Его разбудили два звука. Стук в дверь, а затем повышенные голоса во дворе президиума. Ему показалось, что среди них был голос Мока. Но сначала он впустил парня из столовой. Отпустив его с тысячемарковой купюрой, он подошел к окну и протер глаза от изумления. Слух его не обманул. Тот, которого советник ждал почти час, стоял на расставленных ногах возле открытого арестантского фургона и отдавал распоряжения людям, находящимся внутри автомобиля. Кроме того, он то и дело вскидывал голову и смотрел в окна квартиры полицайпрезидента. Рядом стояли Смолор, Домагалла и практикант Блюммель. Из середины выскочили пятеро мужчин, чьи папки, прекрасно известные бюрократу Ильсхаймеру, находились в архиве его отдела.

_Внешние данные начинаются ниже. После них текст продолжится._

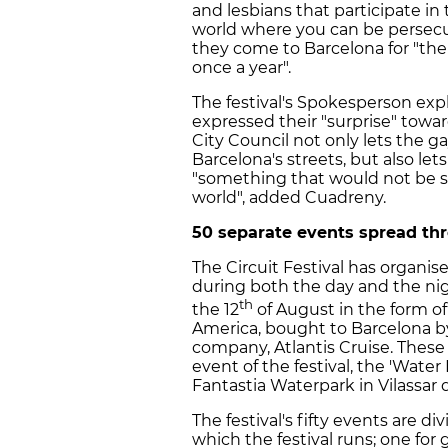
and lesbians that participate in
world where you can be persecut
they come to Barcelona for "the
once a year".
The festival's Spokesperson exp
expressed their "surprise" towar
City Council not only lets the 
Barcelona's streets, but also let
"something that would not be s
world", added Cuadreny.
50 separate events spread thr
The Circuit Festival has organis
during both the day and the nigh
th
the 12
of August in the form of
America, bought to Barcelona by
company, Atlantis Cruise. These
event of the festival, the 'Water 
Fantastia Waterpark in Vilassar 
The festival's fifty events are
which the festival runs; one for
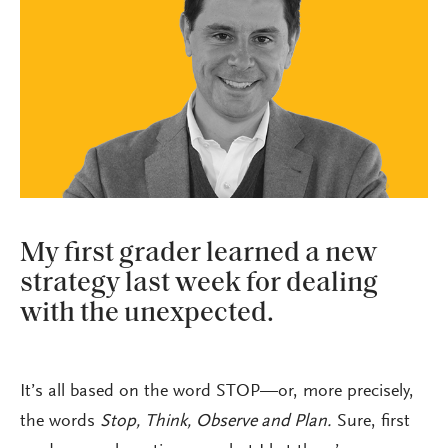
My first grader learned a new
strategy last week for dealing
with the unexpected.
It’s all based on the word STOP—or, more precisely,
the words
Stop, Think, Observe and Plan.
Sure, first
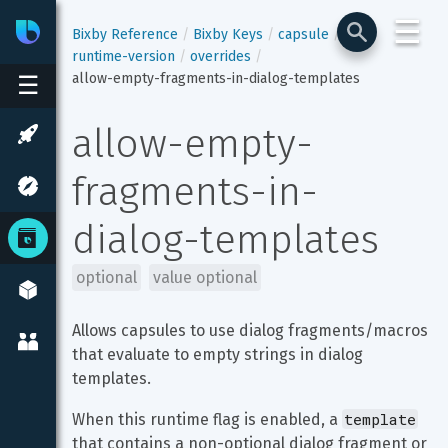
☰
Bixby
Developer Center
Bixby Reference
Bixby Keys
capsule
runtime-version
overrides
allow-empty-fragments-in-dialog-templates
☰
allow-empty-
fragments-in-
dialog-templates
optional
value optional
Allows capsules to use dialog fragments/macros 
that evaluate to empty strings in dialog 
templates.
template
When this runtime flag is enabled, a 
that contains a non-optional dialog fragment or 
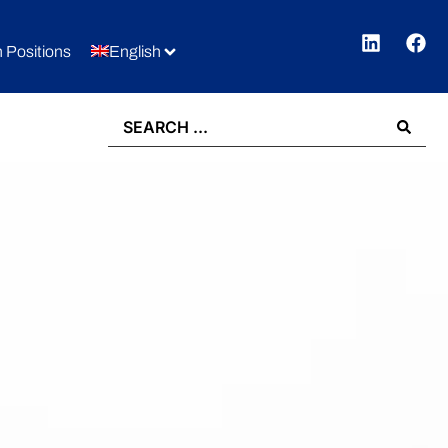
 Positions
English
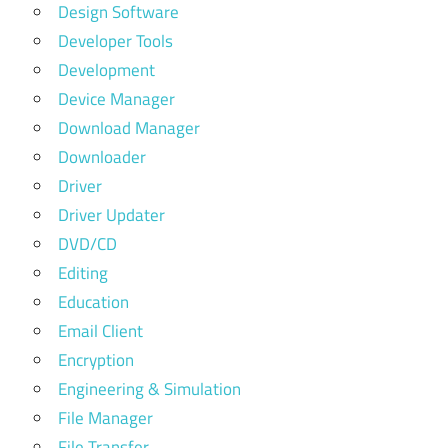
Design Software
Developer Tools
Development
Device Manager
Download Manager
Downloader
Driver
Driver Updater
DVD/CD
Editing
Education
Email Client
Encryption
Engineering & Simulation
File Manager
File Transfer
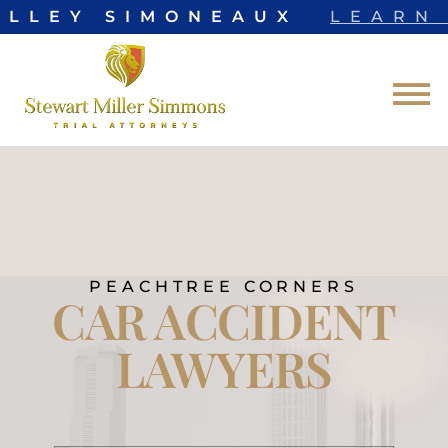
LLEY SIMONEAUX
LEARN 
Skip to Main Content
☰
PEACHTREE CORNERS
CAR ACCIDENT
LAWYERS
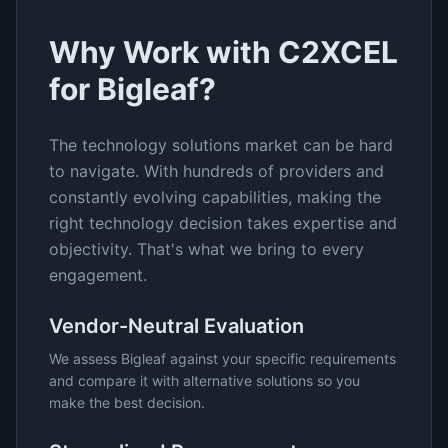
Why Work with C2XCEL
for
Bigleaf
?
The
technology solutions
market can be hard
to navigate. With hundreds of providers and
constantly evolving capabilities, making the
right technology decision takes expertise and
objectivity. That's what we bring to every
engagement.
Vendor-Neutral Evaluation
We assess
Bigleaf
against your specific requirements
and compare it with alternative solutions so you
make the best decision.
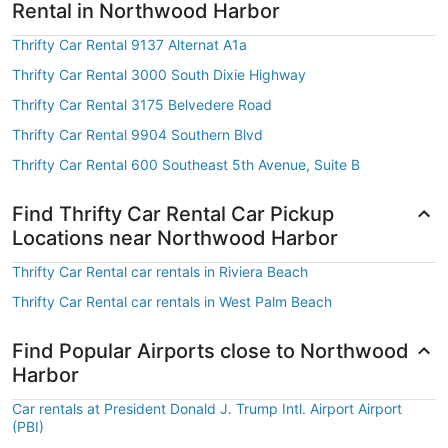
Rental in Northwood Harbor
Thrifty Car Rental 9137 Alternat A1a
Thrifty Car Rental 3000 South Dixie Highway
Thrifty Car Rental 3175 Belvedere Road
Thrifty Car Rental 9904 Southern Blvd
Thrifty Car Rental 600 Southeast 5th Avenue, Suite B
Find Thrifty Car Rental Car Pickup
Locations near Northwood Harbor
Thrifty Car Rental car rentals in Riviera Beach
Thrifty Car Rental car rentals in West Palm Beach
Find Popular Airports close to Northwood
Harbor
Car rentals at President Donald J. Trump Intl. Airport Airport
(PBI)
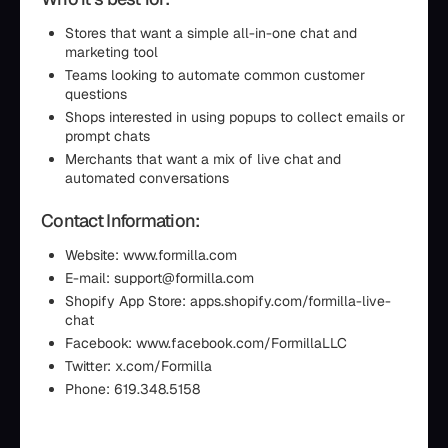
Stores that want a simple all-in-one chat and
marketing tool
Teams looking to automate common customer
questions
Shops interested in using popups to collect emails or
prompt chats
Merchants that want a mix of live chat and
automated conversations
Contact Information:
Website: www.formilla.com
E-mail: support@formilla.com
Shopify App Store: apps.shopify.com/formilla-live-
chat
Facebook: www.facebook.com/FormillaLLC
Twitter: x.com/Formilla
Phone: 619.348.5158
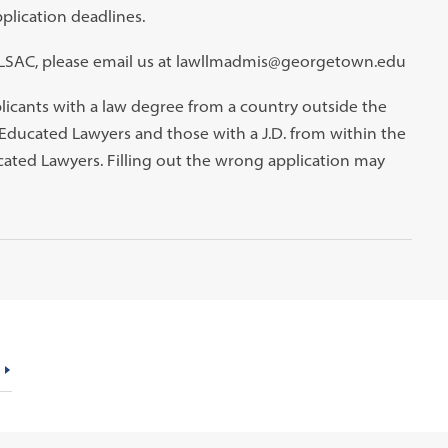
plication deadlines.
a LSAC, please email us at lawllmadmis@georgetown.edu
plicants with a law degree from a country outside the
 Educated Lawyers and those with a J.D. from within the
cated Lawyers. Filling out the wrong application may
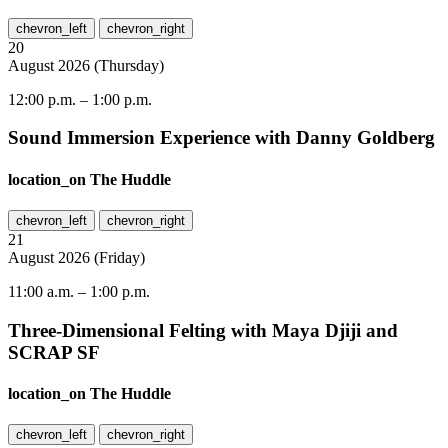
chevron_left
chevron_right
20
August
2026
(
Thursday
)
12:00 p.m.
–
1:00 p.m.
Sound Immersion Experience with Danny Goldberg
location_on
The Huddle
chevron_left
chevron_right
21
August
2026
(
Friday
)
11:00 a.m.
–
1:00 p.m.
Three-Dimensional Felting with Maya Djiji and
SCRAP SF
location_on
The Huddle
chevron_left
chevron_right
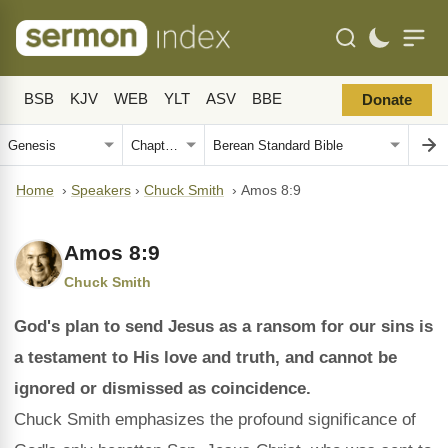
BSB
KJV
WEB
YLT
ASV
BBE
Donate
Home
›
Speakers
›
Chuck Smith
›
Amos 8:9
Amos 8:9
Chuck Smith
God's plan to send Jesus as a ransom for our sins is
a testament to His love and truth, and cannot be
ignored or dismissed as coincidence.
Chuck Smith emphasizes the profound significance of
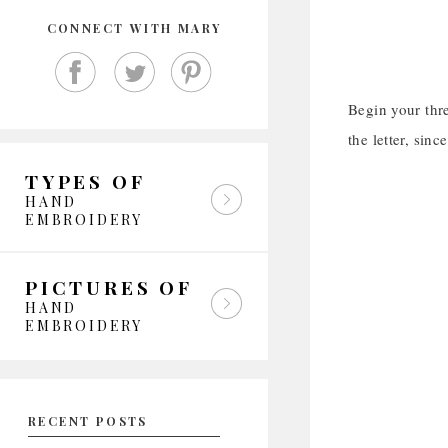
CONNECT WITH MARY
Begin your thre
the letter, sin
TYPES OF
HAND
EMBROIDERY
PICTURES OF
HAND
EMBROIDERY
RECENT POSTS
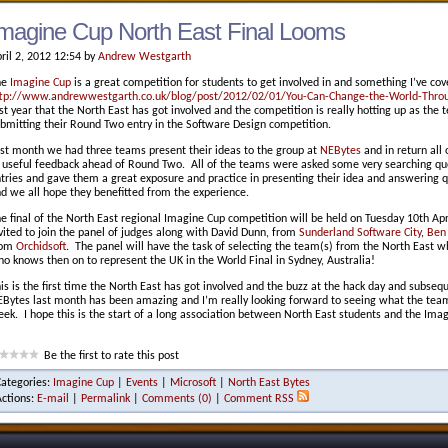
magine Cup North East Final Looms
ril 2, 2012 12:54 by
Andrew Westgarth
he
Imagine Cup
is a great competition for students to get involved in and something I’ve cov
tp://www.andrewwestgarth.co.uk/blog/post/2012/02/01/You-Can-Change-the-World-Throu
rst year that the North East has got involved and the competition is really hotting up as the
bmitting their Round Two entry in the Software Design competition.
st month we had three teams present their ideas to the group at
NEBytes
and in return all
 useful feedback ahead of Round Two. All of the teams were asked some very searching que
tries and gave them a great exposure and practice in presenting their idea and answering qu
d we all hope they benefitted from the experience.
e final of the North East regional Imagine Cup competition will be held on Tuesday 10th Ap
vited to join the panel of judges along with David Dunn, from
Sunderland Software City
,
Ben
rom
Orchidsoft
. The panel will have the task of selecting the team(s) from the North East w
o knows then on to represent the UK in the World Final in Sydney, Australia!
is is the first time the North East has got involved and the buzz at the hack day and subse
Bytes last month has been amazing and I’m really looking forward to seeing what the team
ek. I hope this is the start of a long association between North East students and the Ima
Be the first to rate this post
Categories:
Imagine Cup
|
Events
|
Microsoft
|
North East Bytes
Actions:
E-mail
|
Permalink
|
Comments (0)
|
Comment RSS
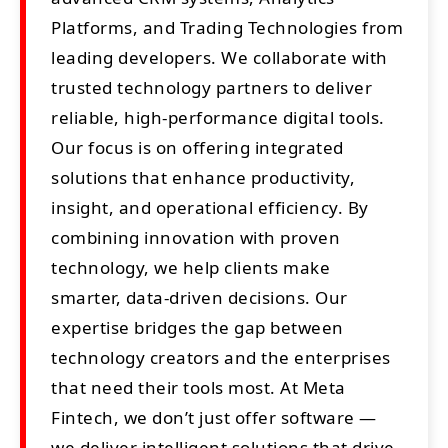
Platforms, and Trading Technologies from
leading developers. We collaborate with
trusted technology partners to deliver
reliable, high-performance digital tools.
Our focus is on offering integrated
solutions that enhance productivity,
insight, and operational efficiency. By
combining innovation with proven
technology, we help clients make
smarter, data-driven decisions. Our
expertise bridges the gap between
technology creators and the enterprises
that need their tools most. At Meta
Fintech, we don’t just offer software —
we deliver intelligent solutions that drive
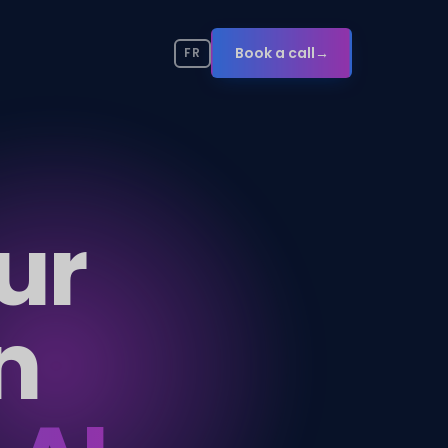
Book a call
→
FR
ur
n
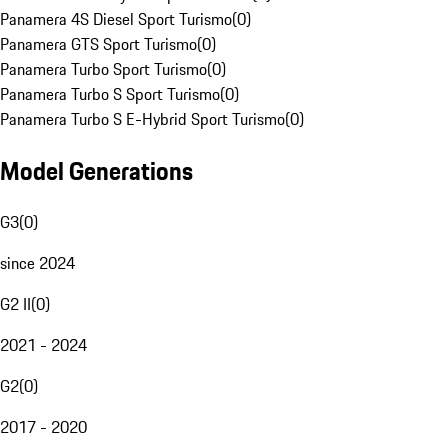
Panamera 4S Diesel Sport Turismo
(
0
)
Panamera GTS Sport Turismo
(
0
)
Panamera Turbo Sport Turismo
(
0
)
Panamera Turbo S Sport Turismo
(
0
)
Panamera Turbo S E-Hybrid Sport Turismo
(
0
)
Model Generations
G3
(
0
)
since 2024
G2 II
(
0
)
2021 - 2024
G2
(
0
)
2017 - 2020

Во двор вошел с связкой ключей охранник президиумного изолятора Ахим Бухрак. Он огляделся по сторонам, затем сделал приглашающее движение рукой. В ворота, ведущие в изолятор, ворвались закованные люди и офицеры из отдела Ильсхаймера. Мок посмотрел в тот раз в окно кабинета своего шефа.
— Ко мне, Мок! — крикнул Ильсхаймер, распахнув окно. — Объясните мне немедленно свой разбой в тюрьме! Пришла официальная жалоба!
Мок улыбнулся и молча сделал рукой два движения. Первое — словно вытаскивал из жилета часы. Второе — как будто писал что-то пальцем поверх ладони. Затем он исчез в воротах. Эта пантомима означала: «У меня нет времени, я все вам напишу». Ильсхаймер тяжело сел за стол. Улыбка Мока говорила о другом. Он напоминал ему о некоем негласном принципе их многолетнего сотрудничества. Однажды Мок сформулировал его так: «Ты не вмешиваешься в мои дела, а я молчу о твоих разных делах, ты знаешь, о чем я говорю». Ильсхаймеру — ноленс воленс — пришлось ждать письменного объяснения Мока. Он знал, что появится оно сегодня на его столе и что почерк будет отвратительно лаконичным. Есть зонтик, будет и сам Мок. Пока же шефа децерната IV мог посвятить себя потреблению булочек с печенкой.